JAVIER SOLANA'S COLD PEACE


Subject: Nato and Russia: paranoia continues
Date: Thu, 13 Feb 1997 15:37:17 -0500
From: Levan kverenckiladze <kverenckiladze.1@osu.edu>
Reply-To: kverenckiladze.1@osu.edu
Organization: The Ohio State University
Newsgroups: soc.culture.rep-of-georgia

JAVIER SOLANA'S COLD PEACE

Sergei MASLOV

Do you appreciate the Caucasus' strategic importance? the NATO secretary general was asked by the media on the eve of his visit to Tbilisi, Georgia.

As if there are any doubts. Does anyone think it is the beauty of the snow-capped mountains that calls NATO's chief strategist?

Solana's diplomatic blitz tour of three Transcaucasian states and Moldova has raised quite a few questions.

At the time of Germany's reunification, the "matter at issue was not NATO's expansion, but rather the expediency of Germany's membership in NATO," President Eduard Shevardnadze of Georgia stated when the NATO secretary general came to visit with him.

And he was right. The recent press speculations to the effect that the former Soviet foreign minister, working in tandem with Soviet president Gorbachev, had been negotiating NATO's possible advance to the Bug is nothing but idle talk of people who do not remember the most recent history. The question at that time was: Should the united Germany be in NATO? - neither more nor less.

Still, it was the Shevardnadze foreign policy that paved NATO's way to the east which the alliance hopes to make without a single shot fired. The former foreign minister "ceded" everything he could at the talks and thus flagrantly violated state discipline. Softened by Genscher, Shevardnadze exceeded his mandate and okayed Germany's reunification by the formula of 2+4, rather than 4+2. That was not the simple permutation of items where the sum total remains the same; that was a permutation of priorities.

Today, even the uninitiated can appreciate that Shevardnadze was acting more in the interests of Germany and NATO than of the state whose successor is Russia.

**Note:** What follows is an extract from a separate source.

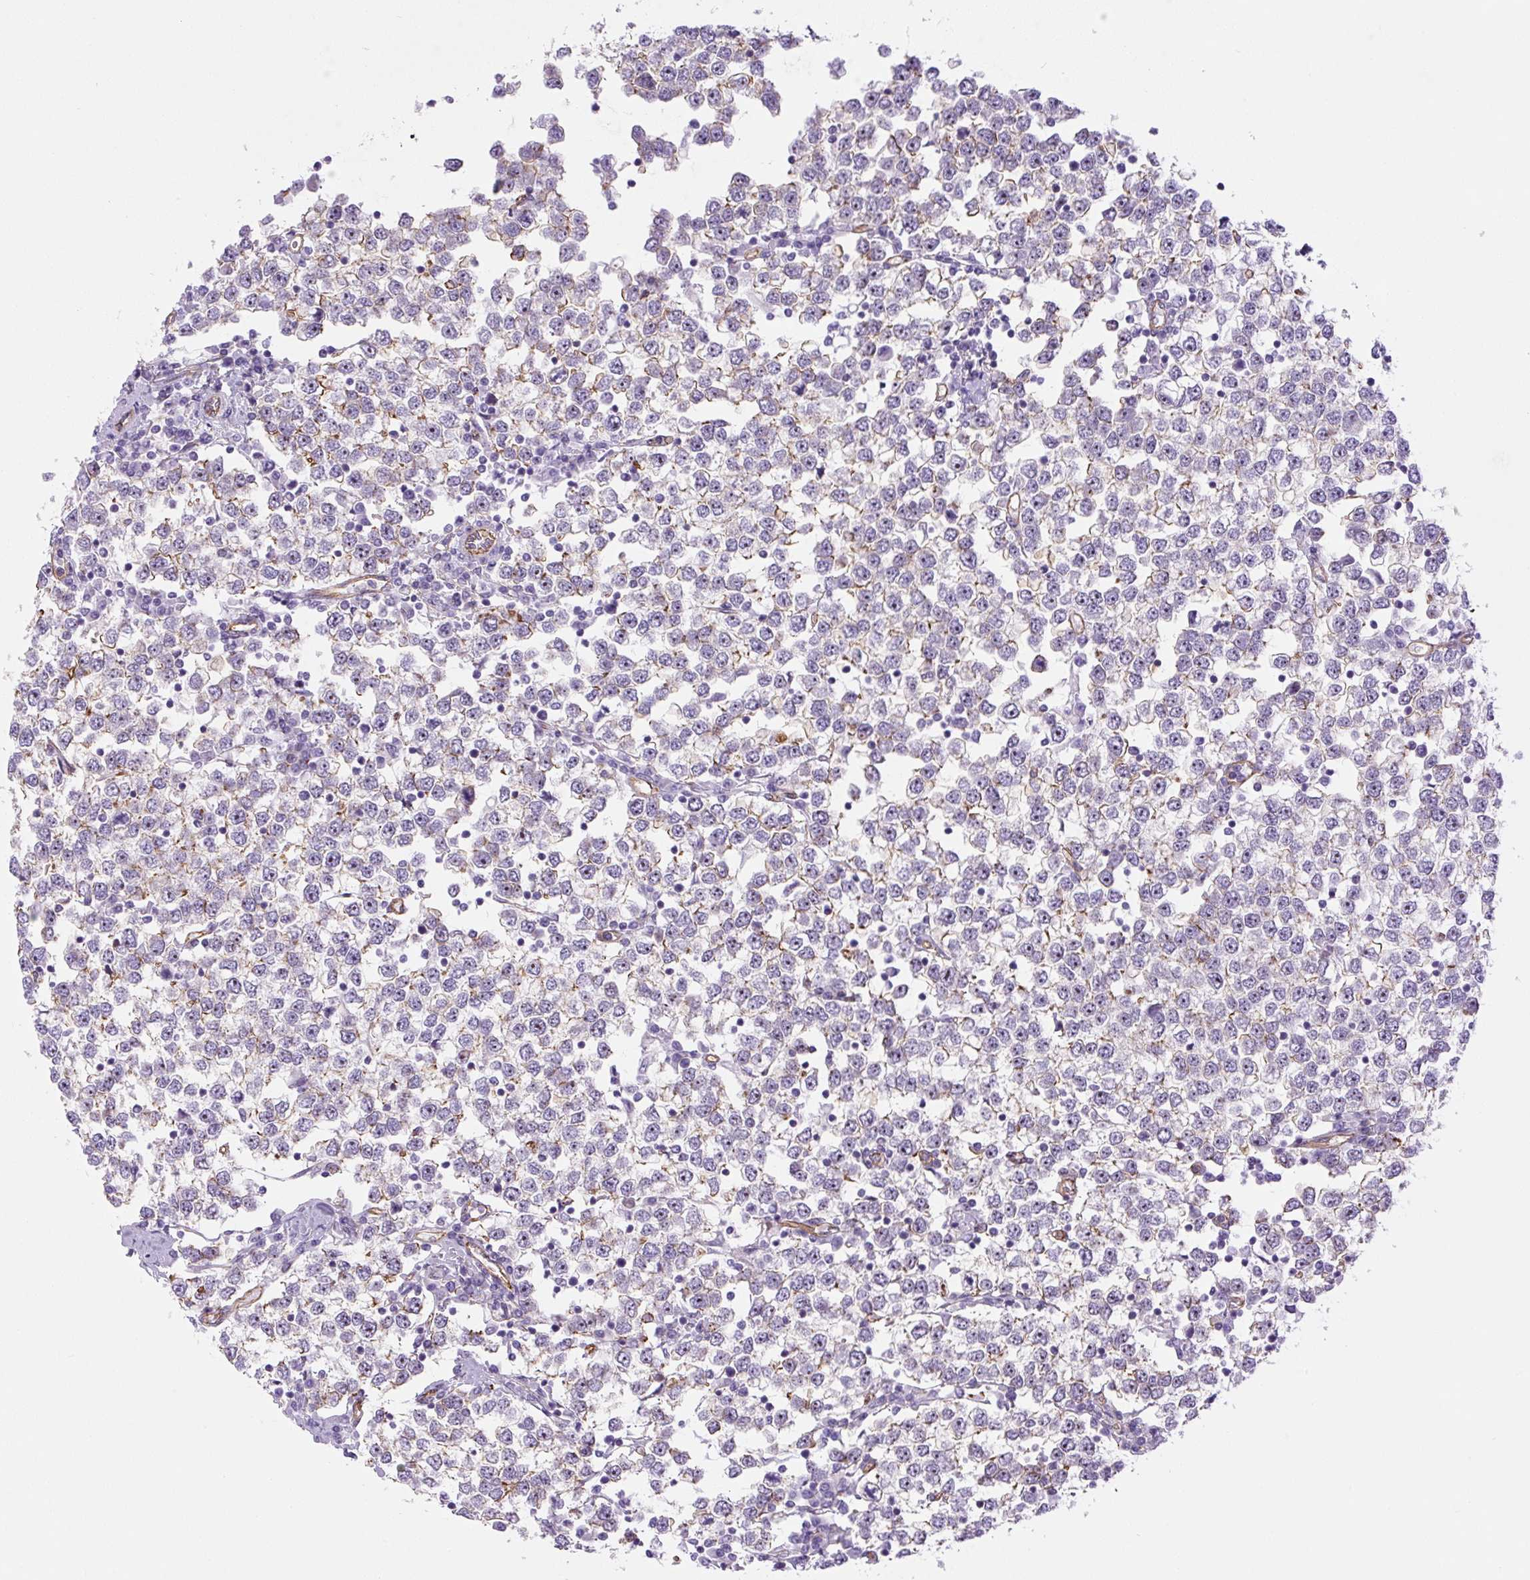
{"staining": {"intensity": "negative", "quantity": "none", "location": "none"}, "tissue": "testis cancer", "cell_type": "Tumor cells", "image_type": "cancer", "snomed": [{"axis": "morphology", "description": "Seminoma, NOS"}, {"axis": "topography", "description": "Testis"}], "caption": "Histopathology image shows no significant protein expression in tumor cells of testis cancer (seminoma).", "gene": "MYO5C", "patient": {"sex": "male", "age": 65}}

This is the reference point from which to judge the recent Shevardnadze-Solana talks. The division line in Europe shifts from the Elbe to the Bug, and Shevardnadze is proposing the argument that Moscow is "over-dramatising the matter." "Every state is free to enter whatever organisation it wills." Such stance would not win the ex-minister even a doorman's post in the Russian foreign ministry these days.

Before coming to Tbilisi, Solana had visited Moldova. He plans to make trips to Yerevan, Armenia, and Baku, Azerbaijan. The lover of veiled expressions, the secretary general could not find a better rationale for his voyages than the old rhetoric of developing cooperation under the Partnership For Peace programme.

But the slack bilateral relations with Moldova and the Transcaucasian states is in no way NATO's main headache now that its relations with Moscow are at stake. So why did the NATO boss toured the southern frontiers of the Russian state?

The most logical explanation is the possible adaptation, i.e. revision, of some provisions of the conventional forces in Europe treaty. For an expanded NATO will have replenished its arsenals with a part of the defunct Warsaw Pact's quota.

Meanwhile, Russia's security interests, from the zonal viewpoint, will have been infringed exactly on the northwestern and southwestern directions. The latter direction coincides with Solana' itinerary.

NATO says it is ready to make concessions. The NATO secretary general has probably decided to probe the opinion of Russia's southern neighbours.

Does he intend to apply pressure on them or on Moscow? The variants are many and not conflicting. Given an opportune moment, Georgia, Azerbaijan and Moldova are easily presentable to the global community as victims of a "Russian plot" that aimed to keep them in Moscow's orbit, with the resultant bloodshed in all three cases. One should not forget that whatever is said to the contrary, NATO is still spearheaded against Russia.

Solana is apt to smile a lot when talking to the media. Yet his stance is very tough, as proven by his talks in Moscow. Solana wants the document spelling out relations between NATO and Russia to be a political declaration, rather than an accord that legally binds the sides to live up to their pledges.

Solana went as far as to correct Chancellor Kohl who had dropped in to Moscow shortly before the NATO secretary general and promised to Yeltsin not to station nuclear weapons in the territories of new members.

Solana believes that this is only possible in the current specific conditions. But he does not think it is possible to buttress the status quo for all times with an accord.